Data provided –
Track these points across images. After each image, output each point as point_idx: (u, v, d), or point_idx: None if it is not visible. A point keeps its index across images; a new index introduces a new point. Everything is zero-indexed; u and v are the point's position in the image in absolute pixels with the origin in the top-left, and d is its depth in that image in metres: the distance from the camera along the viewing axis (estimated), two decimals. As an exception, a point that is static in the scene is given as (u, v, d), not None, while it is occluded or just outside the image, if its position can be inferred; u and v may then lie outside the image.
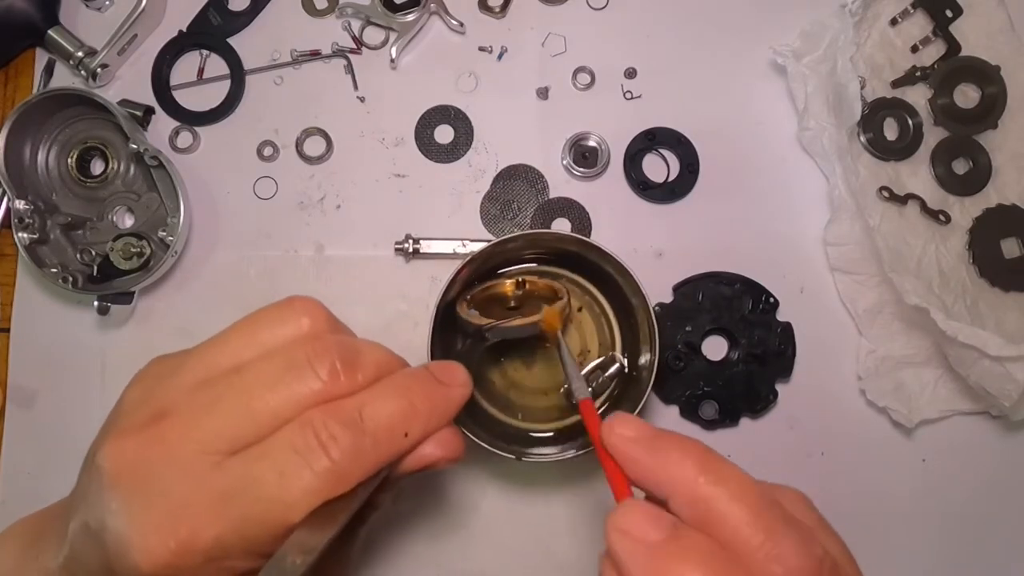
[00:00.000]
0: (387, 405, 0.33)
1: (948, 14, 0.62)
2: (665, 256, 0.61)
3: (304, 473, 0.30)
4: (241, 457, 0.31)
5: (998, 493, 0.59)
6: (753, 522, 0.27)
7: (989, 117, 0.62)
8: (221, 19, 0.63)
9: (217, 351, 0.34)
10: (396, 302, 0.60)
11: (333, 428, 0.31)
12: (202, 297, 0.60)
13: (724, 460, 0.30)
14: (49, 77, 0.62)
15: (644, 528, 0.28)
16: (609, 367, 0.53)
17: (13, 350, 0.59)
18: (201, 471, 0.30)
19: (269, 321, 0.34)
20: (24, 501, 0.57)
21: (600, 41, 0.63)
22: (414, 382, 0.34)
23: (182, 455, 0.31)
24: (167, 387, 0.33)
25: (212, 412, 0.31)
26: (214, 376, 0.33)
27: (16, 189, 0.56)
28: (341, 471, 0.31)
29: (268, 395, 0.31)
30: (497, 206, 0.61)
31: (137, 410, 0.33)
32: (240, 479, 0.30)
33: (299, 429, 0.31)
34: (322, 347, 0.33)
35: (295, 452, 0.30)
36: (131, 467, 0.31)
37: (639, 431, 0.31)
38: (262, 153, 0.62)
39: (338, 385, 0.32)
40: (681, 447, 0.30)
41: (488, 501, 0.57)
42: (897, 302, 0.58)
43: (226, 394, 0.32)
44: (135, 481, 0.31)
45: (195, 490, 0.30)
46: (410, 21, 0.62)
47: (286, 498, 0.30)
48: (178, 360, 0.34)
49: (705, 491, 0.28)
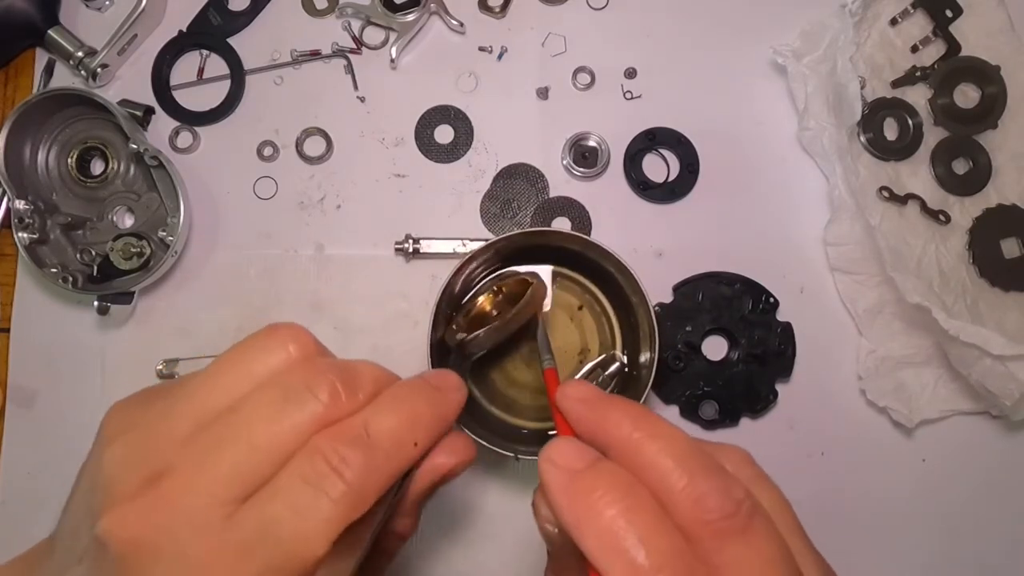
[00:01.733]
0: (391, 417, 0.32)
1: (948, 14, 0.62)
2: (665, 256, 0.61)
3: (321, 503, 0.29)
4: (253, 502, 0.29)
5: (998, 493, 0.59)
6: (677, 467, 0.28)
7: (989, 117, 0.62)
8: (221, 19, 0.63)
9: (205, 391, 0.31)
10: (396, 301, 0.60)
11: (342, 450, 0.29)
12: (202, 297, 0.60)
13: (661, 420, 0.30)
14: (49, 77, 0.62)
15: (569, 458, 0.29)
16: (609, 366, 0.53)
17: (13, 350, 0.59)
18: (215, 526, 0.28)
19: (255, 351, 0.32)
20: (24, 501, 0.57)
21: (600, 41, 0.63)
22: (412, 392, 0.34)
23: (191, 512, 0.29)
24: (157, 441, 0.30)
25: (214, 460, 0.29)
26: (207, 419, 0.30)
27: (16, 189, 0.56)
28: (358, 492, 0.30)
29: (270, 429, 0.30)
30: (497, 205, 0.61)
31: (128, 473, 0.30)
32: (257, 526, 0.29)
33: (307, 458, 0.29)
34: (318, 370, 0.31)
35: (307, 483, 0.29)
36: (138, 538, 0.29)
37: (586, 393, 0.33)
38: (262, 153, 0.62)
39: (340, 406, 0.31)
40: (621, 408, 0.31)
41: (490, 500, 0.57)
42: (897, 302, 0.58)
43: (225, 437, 0.30)
44: (146, 552, 0.29)
45: (212, 547, 0.28)
46: (410, 21, 0.62)
47: (307, 534, 0.29)
48: (160, 406, 0.32)
49: (637, 443, 0.29)
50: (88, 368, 0.59)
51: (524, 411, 0.54)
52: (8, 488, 0.58)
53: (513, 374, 0.54)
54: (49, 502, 0.43)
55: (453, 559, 0.57)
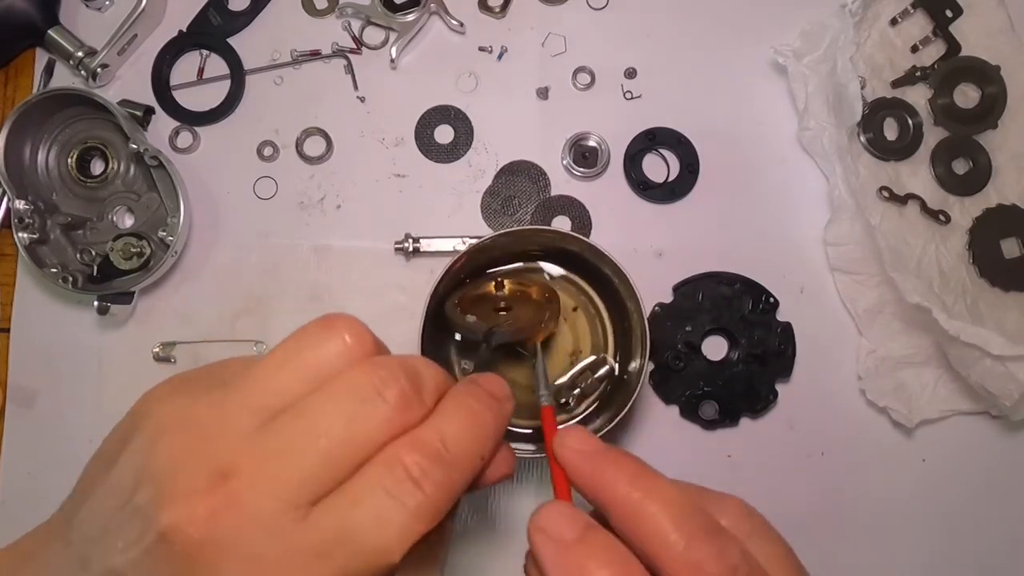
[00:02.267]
0: (465, 431, 0.31)
1: (948, 14, 0.62)
2: (665, 256, 0.61)
3: (400, 515, 0.29)
4: (328, 507, 0.29)
5: (998, 493, 0.59)
6: (674, 530, 0.28)
7: (989, 117, 0.62)
8: (221, 19, 0.63)
9: (266, 385, 0.31)
10: (395, 294, 0.60)
11: (423, 463, 0.29)
12: (202, 297, 0.60)
13: (657, 475, 0.30)
14: (49, 77, 0.62)
15: (560, 527, 0.29)
16: (599, 368, 0.53)
17: (13, 350, 0.59)
18: (288, 529, 0.28)
19: (311, 345, 0.31)
20: (24, 501, 0.57)
21: (600, 41, 0.63)
22: (477, 401, 0.33)
23: (262, 514, 0.28)
24: (219, 438, 0.30)
25: (285, 462, 0.29)
26: (269, 415, 0.30)
27: (16, 189, 0.56)
28: (434, 505, 0.29)
29: (343, 435, 0.29)
30: (498, 201, 0.61)
31: (191, 467, 0.29)
32: (333, 531, 0.28)
33: (388, 469, 0.29)
34: (387, 373, 0.30)
35: (388, 494, 0.29)
36: (209, 536, 0.28)
37: (584, 445, 0.32)
38: (262, 153, 0.62)
39: (411, 413, 0.30)
40: (616, 463, 0.31)
41: (477, 495, 0.57)
42: (897, 302, 0.58)
43: (296, 439, 0.29)
44: (218, 551, 0.28)
45: (286, 551, 0.28)
46: (410, 21, 0.62)
47: (385, 544, 0.28)
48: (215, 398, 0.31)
49: (634, 503, 0.29)
50: (88, 368, 0.59)
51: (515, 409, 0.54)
52: (8, 488, 0.58)
53: (505, 371, 0.54)
54: (49, 502, 0.43)
55: None
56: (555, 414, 0.40)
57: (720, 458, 0.58)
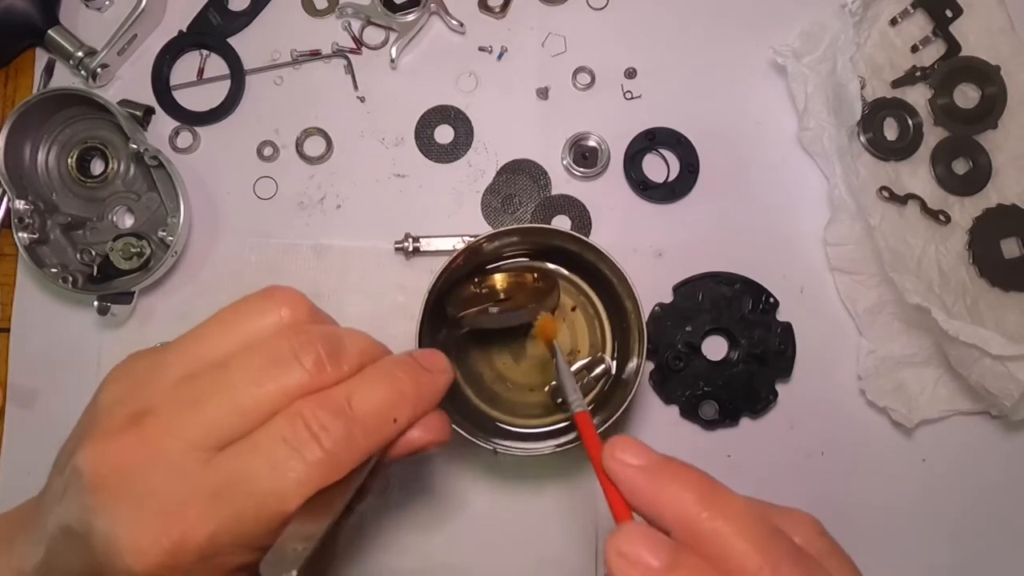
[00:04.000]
0: (375, 392, 0.33)
1: (948, 14, 0.62)
2: (665, 256, 0.61)
3: (297, 464, 0.30)
4: (231, 452, 0.31)
5: (998, 493, 0.59)
6: (757, 557, 0.27)
7: (989, 117, 0.62)
8: (221, 19, 0.63)
9: (197, 345, 0.33)
10: (394, 294, 0.60)
11: (323, 418, 0.31)
12: (202, 297, 0.60)
13: (726, 491, 0.29)
14: (49, 77, 0.62)
15: (643, 554, 0.28)
16: (595, 368, 0.53)
17: (13, 350, 0.59)
18: (190, 469, 0.30)
19: (249, 312, 0.34)
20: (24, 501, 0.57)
21: (600, 41, 0.63)
22: (399, 369, 0.35)
23: (168, 454, 0.30)
24: (147, 385, 0.33)
25: (197, 409, 0.31)
26: (196, 371, 0.32)
27: (16, 189, 0.56)
28: (334, 460, 0.31)
29: (254, 389, 0.31)
30: (499, 199, 0.61)
31: (116, 410, 0.32)
32: (231, 475, 0.30)
33: (289, 421, 0.31)
34: (306, 339, 0.32)
35: (286, 444, 0.30)
36: (115, 469, 0.30)
37: (639, 458, 0.30)
38: (262, 153, 0.62)
39: (324, 376, 0.32)
40: (681, 479, 0.29)
41: (473, 495, 0.57)
42: (897, 302, 0.58)
43: (211, 390, 0.31)
44: (121, 484, 0.30)
45: (185, 489, 0.30)
46: (410, 21, 0.62)
47: (280, 490, 0.30)
48: (156, 356, 0.34)
49: (706, 526, 0.28)
50: (88, 368, 0.59)
51: (507, 406, 0.54)
52: (8, 488, 0.58)
53: (500, 369, 0.54)
54: (49, 502, 0.44)
55: (432, 552, 0.57)
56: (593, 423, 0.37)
57: (720, 458, 0.58)
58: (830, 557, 0.31)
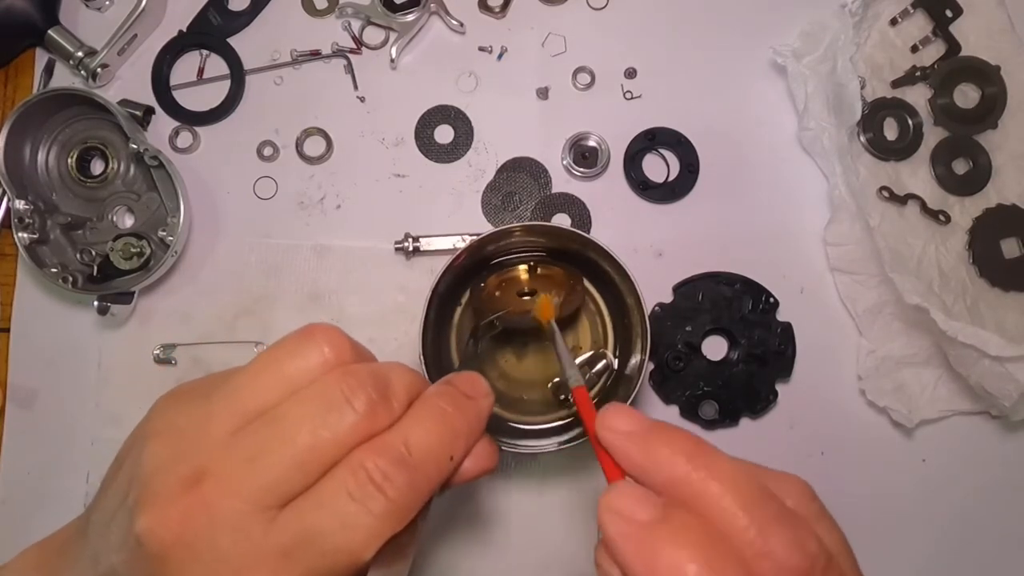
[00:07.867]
0: (430, 433, 0.32)
1: (948, 14, 0.62)
2: (665, 256, 0.61)
3: (365, 518, 0.29)
4: (296, 510, 0.30)
5: (998, 493, 0.59)
6: (744, 517, 0.27)
7: (989, 117, 0.62)
8: (221, 19, 0.63)
9: (242, 394, 0.32)
10: (394, 294, 0.60)
11: (385, 467, 0.30)
12: (202, 297, 0.60)
13: (715, 452, 0.29)
14: (49, 77, 0.62)
15: (634, 508, 0.28)
16: (597, 363, 0.53)
17: (13, 350, 0.59)
18: (256, 530, 0.29)
19: (291, 355, 0.33)
20: (24, 501, 0.57)
21: (600, 41, 0.63)
22: (447, 403, 0.34)
23: (232, 516, 0.29)
24: (196, 442, 0.31)
25: (255, 466, 0.30)
26: (245, 424, 0.31)
27: (16, 189, 0.56)
28: (400, 508, 0.30)
29: (311, 440, 0.30)
30: (499, 196, 0.61)
31: (168, 472, 0.30)
32: (299, 534, 0.29)
33: (352, 474, 0.30)
34: (355, 381, 0.31)
35: (352, 499, 0.29)
36: (180, 538, 0.29)
37: (631, 424, 0.31)
38: (262, 153, 0.62)
39: (377, 418, 0.31)
40: (672, 442, 0.30)
41: (476, 493, 0.57)
42: (897, 302, 0.58)
43: (266, 445, 0.30)
44: (189, 552, 0.29)
45: (253, 552, 0.29)
46: (410, 21, 0.62)
47: (351, 546, 0.29)
48: (198, 408, 0.32)
49: (697, 487, 0.28)
50: (88, 368, 0.59)
51: (511, 404, 0.54)
52: (8, 488, 0.58)
53: (504, 367, 0.54)
54: (49, 502, 0.43)
55: (432, 552, 0.57)
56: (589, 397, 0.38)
57: (720, 458, 0.58)
58: (820, 521, 0.31)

Brief – From the records above, extract exactly and only the lines that begin at the line with "37: (639, 431, 0.31)" and stop after the line with "49: (705, 491, 0.28)".

Expected output –
37: (639, 431, 0.31)
38: (262, 153, 0.62)
39: (338, 385, 0.32)
40: (681, 447, 0.30)
41: (488, 501, 0.57)
42: (897, 302, 0.58)
43: (226, 394, 0.32)
44: (135, 481, 0.31)
45: (195, 490, 0.30)
46: (410, 21, 0.62)
47: (286, 498, 0.30)
48: (178, 360, 0.34)
49: (705, 491, 0.28)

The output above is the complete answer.